Print every record exactly as it appears. Leave the pictures out.

[Start of Attachment]

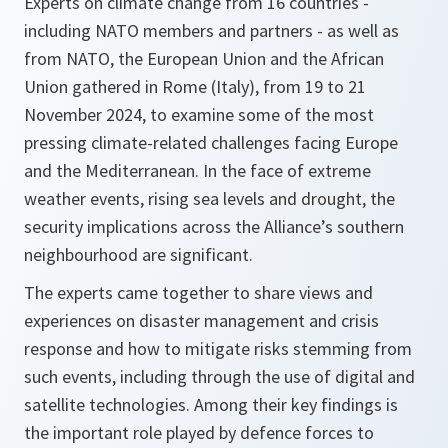
Experts on climate change from 16 countries -
including NATO members and partners - as well as
from NATO, the European Union and the African
Union gathered in Rome (Italy), from 19 to 21
November 2024, to examine some of the most
pressing climate-related challenges facing Europe
and the Mediterranean. In the face of extreme
weather events, rising sea levels and drought, the
security implications across the Alliance’s southern
neighbourhood are significant.
The experts came together to share views and
experiences on disaster management and crisis
response and how to mitigate risks stemming from
such events, including through the use of digital and
satellite technologies. Among their key findings is
the important role played by defence forces to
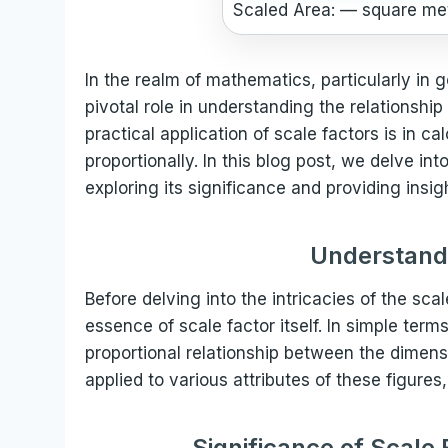
Scaled Area:
—
square me
In the realm of mathematics, particularly in 
pivotal role in understanding the relationship
practical application of scale factors is in 
proportionally. In this blog post, we delve in
exploring its significance and providing insig
Understandi
Before delving into the intricacies of the scale
essence of scale factor itself. In simple terms
proportional relationship between the dimensi
applied to various attributes of these figures
Significance of Scale 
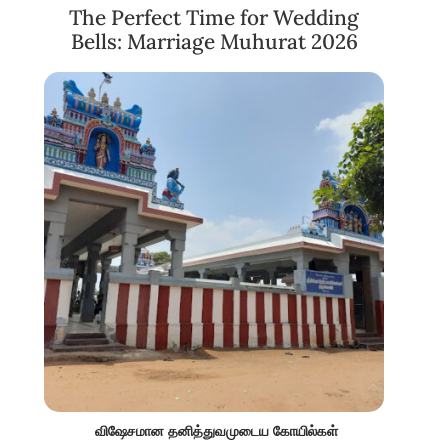
The Perfect Time for Wedding
Bells: Marriage Muhurat 2026
விஷேசமான தனித்துவமுடைய கோயில்கள்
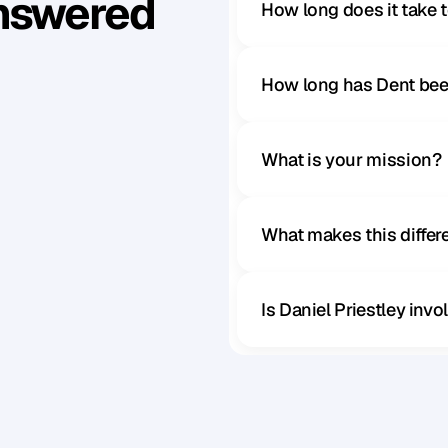
Answered
How long does it take 
How long has Dent bee
What is your mission?
What makes this diffe
Is Daniel Priestley inv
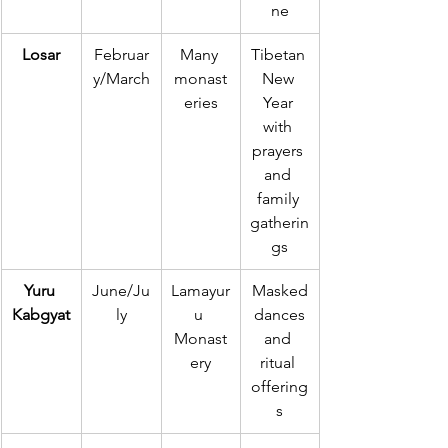
ne
Losar
Februar
Many 
Tibetan 
y/March
monast
New 
eries
Year 
with 
prayers 
and 
family 
gatherin
gs
Yuru 
June/Ju
Lamayur
Masked
Kabgyat
ly
u 
 dances 
Monast
and 
ery
ritual 
offering
s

[End of Attachment]

RESPONSE FOR THIS EXERCISE –
Experts on climate change from 16 countries -
including NATO members and partners - as well as
from NATO, the European Union and the African
Union gathered in Rome (Italy), from 19 to 21
November 2024, to examine some of the most
pressing climate-related challenges facing Europe
and the Mediterranean. In the face of extreme
weather events, rising sea levels and drought, the
security implications across the Alliance’s southern
neighbourhood are significant.
The experts came together to share views and
experiences on disaster management and crisis
response and how to mitigate risks stemming from
such events, including through the use of digital and
satellite technologies. Among their key findings is
the important role played by defence forces to
Scaled Area:
—
square me
In the realm of mathematics, particularly in 
pivotal role in understanding the relationship
practical application of scale factors is in 
proportionally. In this blog post, we delve in
exploring its significance and providing insig
Understandi
Before delving into the intricacies of the scale
essence of scale factor itself. In simple terms
proportional relationship between the dimensi
applied to various attributes of these figures
Significance of Scale 
The Perfect Time for Wedding
Bells: Marriage Muhurat 2026
விஷேசமான தனித்துவமுடைய கோயில்கள்
Answered
How long does it take 
How long has Dent bee
What is your mission?
What makes this diffe
Is Daniel Priestley inv
ne
Losar
Februar
Many 
Tibetan 
y/March
monast
New 
eries
Year 
with 
prayers 
and 
family 
gatherin
gs
Yuru 
June/Ju
Lamayur
Masked
Kabgyat
ly
u 
 dances 
Monast
and 
ery
ritual 
offering
s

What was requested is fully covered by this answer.